Task description:
Nothing but the lines from the one containing "thumb ip: (108, 125)" through the final line of the data should be repeated, and each must be exact.

[Items listed in a dataset]

__________

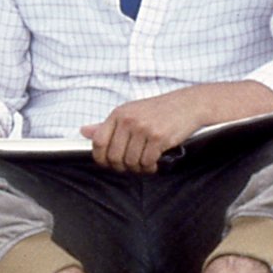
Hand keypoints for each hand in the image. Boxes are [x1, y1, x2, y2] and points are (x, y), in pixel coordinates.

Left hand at [80, 90, 212, 172]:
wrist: (188, 104)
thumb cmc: (159, 110)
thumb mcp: (130, 112)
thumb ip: (108, 125)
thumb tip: (84, 131)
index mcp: (118, 114)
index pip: (99, 142)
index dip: (101, 158)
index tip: (108, 163)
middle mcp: (129, 121)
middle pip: (114, 156)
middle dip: (121, 167)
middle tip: (130, 167)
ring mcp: (144, 129)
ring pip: (131, 162)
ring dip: (138, 168)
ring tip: (145, 164)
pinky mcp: (159, 138)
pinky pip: (147, 162)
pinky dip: (150, 167)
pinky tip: (154, 163)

__________

Written response:
thumb ip: (108, 125)
thumb tip: (84, 131)
index mcp: (118, 114)
index pip: (99, 142)
index dip: (101, 158)
index tip: (108, 163)
middle mcp: (129, 121)
middle pip: (114, 156)
middle dip: (121, 167)
middle tip: (130, 167)
ring mcp: (144, 129)
ring pip: (131, 162)
ring dip: (138, 168)
ring tip: (145, 164)
pinky mcp: (159, 138)
pinky pip: (147, 162)
pinky dip: (150, 167)
pinky tip: (154, 163)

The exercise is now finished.